#### [Task description]
Would you go through the records below and copy each line with the string "Szenarien"?

#### [Dataset extract]
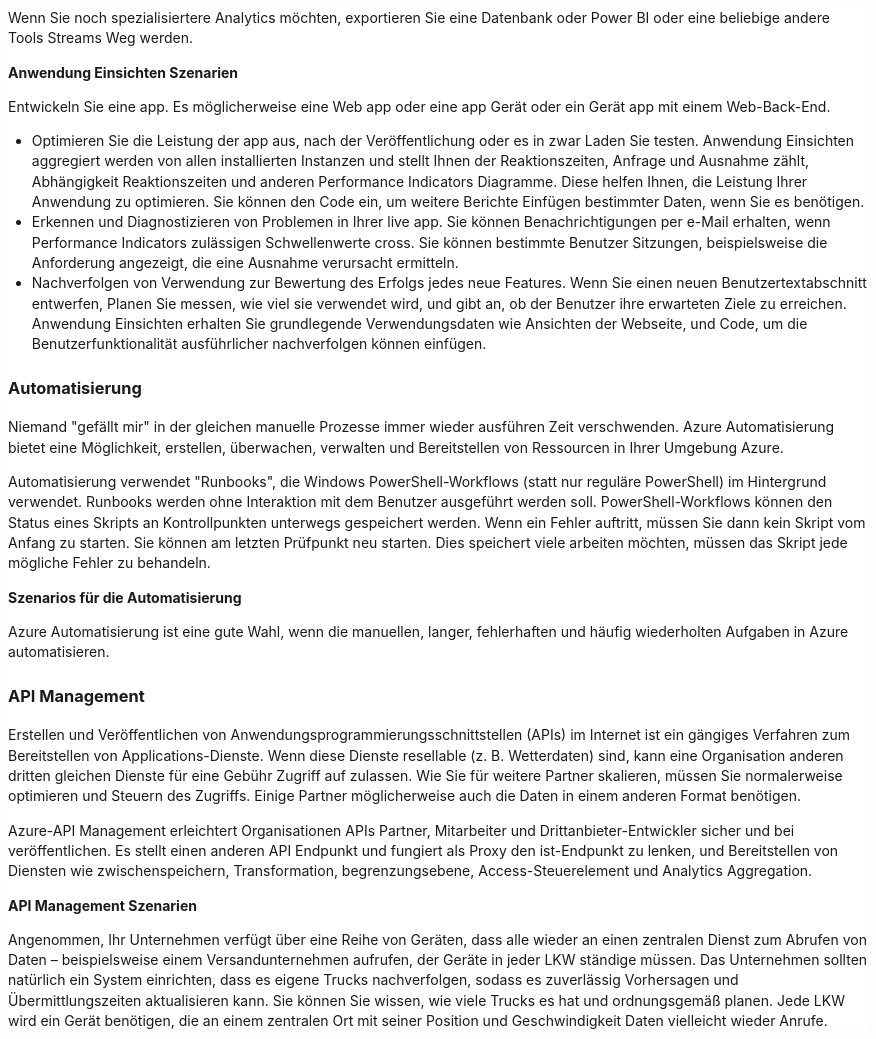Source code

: Wenn Sie noch spezialisiertere Analytics möchten, exportieren Sie eine Datenbank oder Power BI oder eine beliebige andere Tools Streams Weg werden.

**Anwendung Einsichten Szenarien**

Entwickeln Sie eine app. Es möglicherweise eine Web app oder eine app Gerät oder ein Gerät app mit einem Web-Back-End.

* Optimieren Sie die Leistung der app aus, nach der Veröffentlichung oder es in zwar Laden Sie testen.  Anwendung Einsichten aggregiert werden von allen installierten Instanzen und stellt Ihnen der Reaktionszeiten, Anfrage und Ausnahme zählt, Abhängigkeit Reaktionszeiten und anderen Performance Indicators Diagramme. Diese helfen Ihnen, die Leistung Ihrer Anwendung zu optimieren. Sie können den Code ein, um weitere Berichte Einfügen bestimmter Daten, wenn Sie es benötigen.
* Erkennen und Diagnostizieren von Problemen in Ihrer live app. Sie können Benachrichtigungen per e-Mail erhalten, wenn Performance Indicators zulässigen Schwellenwerte cross. Sie können bestimmte Benutzer Sitzungen, beispielsweise die Anforderung angezeigt, die eine Ausnahme verursacht ermitteln.
* Nachverfolgen von Verwendung zur Bewertung des Erfolgs jedes neue Features. Wenn Sie einen neuen Benutzertextabschnitt entwerfen, Planen Sie messen, wie viel sie verwendet wird, und gibt an, ob der Benutzer ihre erwarteten Ziele zu erreichen. Anwendung Einsichten erhalten Sie grundlegende Verwendungsdaten wie Ansichten der Webseite, und Code, um die Benutzerfunktionalität ausführlicher nachverfolgen können einfügen.

### <a name="automation"></a>Automatisierung
Niemand "gefällt mir" in der gleichen manuelle Prozesse immer wieder ausführen Zeit verschwenden. Azure Automatisierung bietet eine Möglichkeit, erstellen, überwachen, verwalten und Bereitstellen von Ressourcen in Ihrer Umgebung Azure.  

Automatisierung verwendet "Runbooks", die Windows PowerShell-Workflows (statt nur reguläre PowerShell) im Hintergrund verwendet. Runbooks werden ohne Interaktion mit dem Benutzer ausgeführt werden soll. PowerShell-Workflows können den Status eines Skripts an Kontrollpunkten unterwegs gespeichert werden. Wenn ein Fehler auftritt, müssen Sie dann kein Skript vom Anfang zu starten. Sie können am letzten Prüfpunkt neu starten. Dies speichert viele arbeiten möchten, müssen das Skript jede mögliche Fehler zu behandeln.

**Szenarios für die Automatisierung**

Azure Automatisierung ist eine gute Wahl, wenn die manuellen, langer, fehlerhaften und häufig wiederholten Aufgaben in Azure automatisieren.


### <a name="api-management"></a>API Management

Erstellen und Veröffentlichen von Anwendungsprogrammierungsschnittstellen (APIs) im Internet ist ein gängiges Verfahren zum Bereitstellen von Applications-Dienste. Wenn diese Dienste resellable (z. B. Wetterdaten) sind, kann eine Organisation anderen dritten gleichen Dienste für eine Gebühr Zugriff auf zulassen. Wie Sie für weitere Partner skalieren, müssen Sie normalerweise optimieren und Steuern des Zugriffs.  Einige Partner möglicherweise auch die Daten in einem anderen Format benötigen.

Azure-API Management erleichtert Organisationen APIs Partner, Mitarbeiter und Drittanbieter-Entwickler sicher und bei veröffentlichen. Es stellt einen anderen API Endpunkt und fungiert als Proxy den ist-Endpunkt zu lenken, und Bereitstellen von Diensten wie zwischenspeichern, Transformation, begrenzungsebene, Access-Steuerelement und Analytics Aggregation.

**API Management Szenarien**

Angenommen, Ihr Unternehmen verfügt über eine Reihe von Geräten, dass alle wieder an einen zentralen Dienst zum Abrufen von Daten – beispielsweise einem Versandunternehmen aufrufen, der Geräte in jeder LKW ständige müssen.  Das Unternehmen sollten natürlich ein System einrichten, dass es eigene Trucks nachverfolgen, sodass es zuverlässig Vorhersagen und Übermittlungszeiten aktualisieren kann. Sie können Sie wissen, wie viele Trucks es hat und ordnungsgemäß planen.  Jede LKW wird ein Gerät benötigen, die an einem zentralen Ort mit seiner Position und Geschwindigkeit Daten vielleicht wieder Anrufe.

#### [Response to this exercise]
**Anwendung Einsichten Szenarien**
**API Management Szenarien**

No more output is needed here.